Estábamos hablando de lo humano y de lo divino, mientras yo miraba como un camaleón a unos jóvenes que estaban detrás nuestra y que hacían todo lo posible por molestar en una playa con espacio suficiente para hacer, si te apetecía, carpados adelante y hacia atrás, sin echar arena a nadie, pero, claro está! si no molestas no te haces notar, cuando recibió un mensaje de su terapeuta. Hacía un mes que le había mandado mi hija un mensaje para concertar una próxima cita. Mi hija iba una vez al mes. Y digo iba porque, después de dejar su mensaje en visto durante 30 días con sus correspondientes noches, le dice que va a dejar (mentira, ya lo debe haber dejado) el gabinete. Y digo que es mentira porque tú no dejas a tus pacientes en ascuas un mes entero. No les mandas un mensaje por la tarde, como una propina. No. Tú a tus pacientes los respetas. Y si no quieres mimarlos, bueno! Ya eso va en tu carácter, pero mi hija llevaba ahí desde que comenzó la adolescencia.

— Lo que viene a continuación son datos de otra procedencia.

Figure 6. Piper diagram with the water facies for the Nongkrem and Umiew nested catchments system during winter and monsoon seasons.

Esta mañana le escribí un WhatsApp diciéndole lo muy equivocados que estuvimos con ella, pensando que el respeto era mutuo y que nos avisaría con tiempo para maniobrar y buscar sustitut@. Luego fui a mis contactos y la eliminé. Y después eliminé el chat de WhatsApp. No me interesa su respuesta. Le deseé buena suerte, pero no con nosotros al lado. No después de como se ha portado.
Mi hija, como buena habitante de Avatar, empezó a buscar el sentido a lo sucedido pensando que había sido error suyo. Pensando que algo estaba mal en ella. Diciendo que así se había portado nosequién y que habían dejado de ser amigas. A mi la indignación me subía como los calores de mi menopausia, en forma de latido chungo. Un latido. «La madre que la parió!» Otro latido. «Cómo puede tratar a una paciente así?» Otro latido. «Voy a escribirle y decirle exactamente lo que pienso de ella». Otro latido. «Me cago en todo!»

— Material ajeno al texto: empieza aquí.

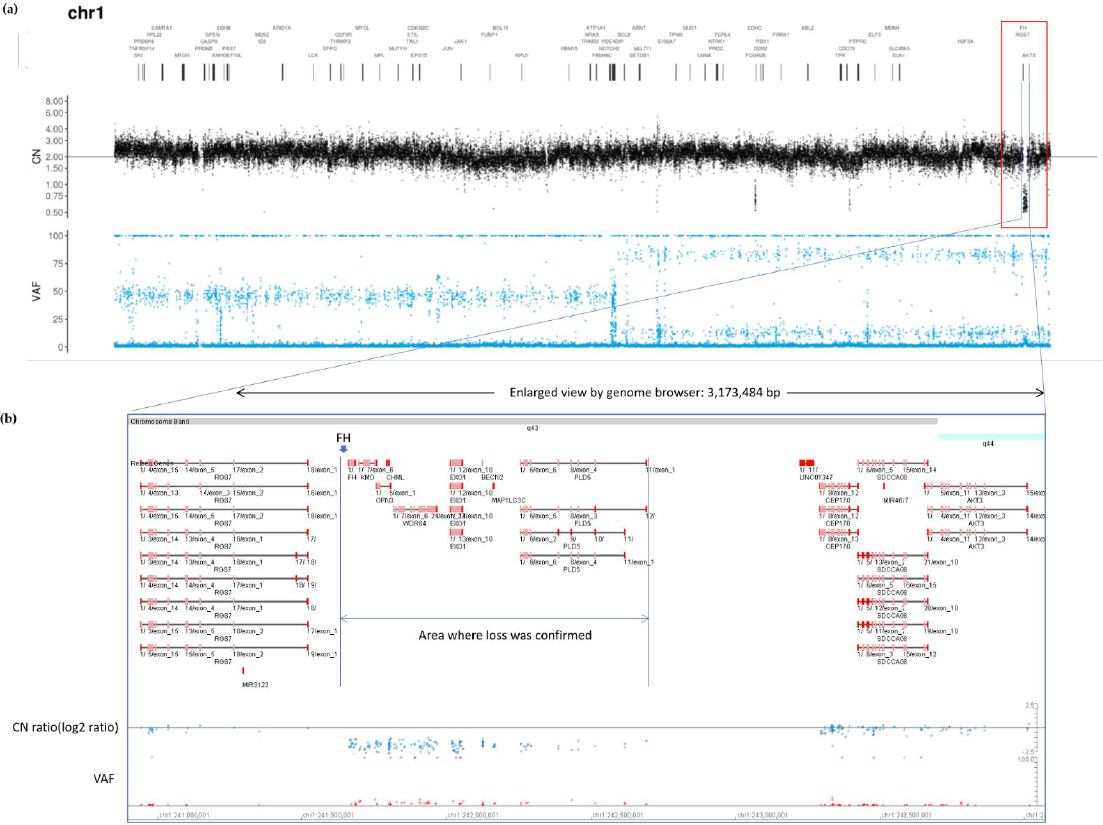
Figure 4. Tumor profiling data. All copy number (CN) relative ratio measurements are based on peripheral blood DNA as a control. ( a ) CN alteration (CNA) plot of full-length chromosome 1 in the tumor specimen (CN ratio of tumor tissue/normal tissue). A large homozygous deletion of approximately 3 Mb near FH was confirmed in the tumor sample. ( b ) Enlarged view using Genome Browser; a deletion was found in a large region encompassing FH. VAF, variant allele frequency; DNA, deoxyribonucleic acid.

Respiré profundamente y le dije a mi hija las razones por las que no creía que ella tuviera la culpa de nada. Difícil tarea esa cuando tu psicóloga, TU PSICÓLOGA!!, te trata como un felpudo. Hoy he vuelto a apuntalar lo dicho ayer de forma educada, en versos casi. Que no piense mi hija que vengo de un barrio de familia desestructurada hasta decir más no. Que no me oiga gritar como lo haría la Sofía Loren en sus pelis. Sacudiendo manos, moviendo la cabeza hasta despelusarme, golpeándome el pecho, no. Decido ser comedida y educada en un mundo que no se merece ni mi escupitajo.

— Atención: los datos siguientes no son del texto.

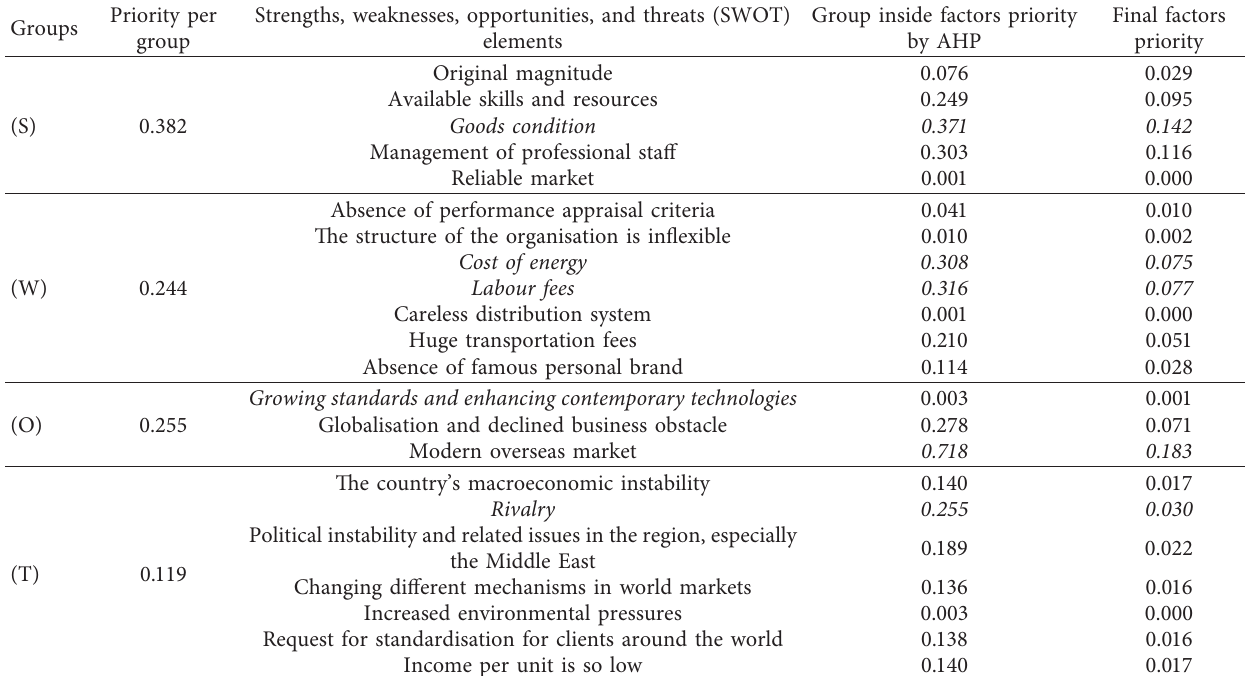
Table 12: Final priority scores of SWOT elements via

Después de hablar con ella, tras la chapa motivacional de, a tí no te pasa nada, ella te ha faltado el respeto y punto, me fui a la cama con ganas de llorar. No podía dormir y encendí la tele. Al poco oigo un ruido que viene de la ventana de mi habitación. Me asomo y está lloviendo. «Curioso» pensé. «El día ha acabado llorando también». Tal vez por la vergüenza de ver como sus terrícolas tratan a los habitantes de otros planetas. Si. Tal vez sea por eso.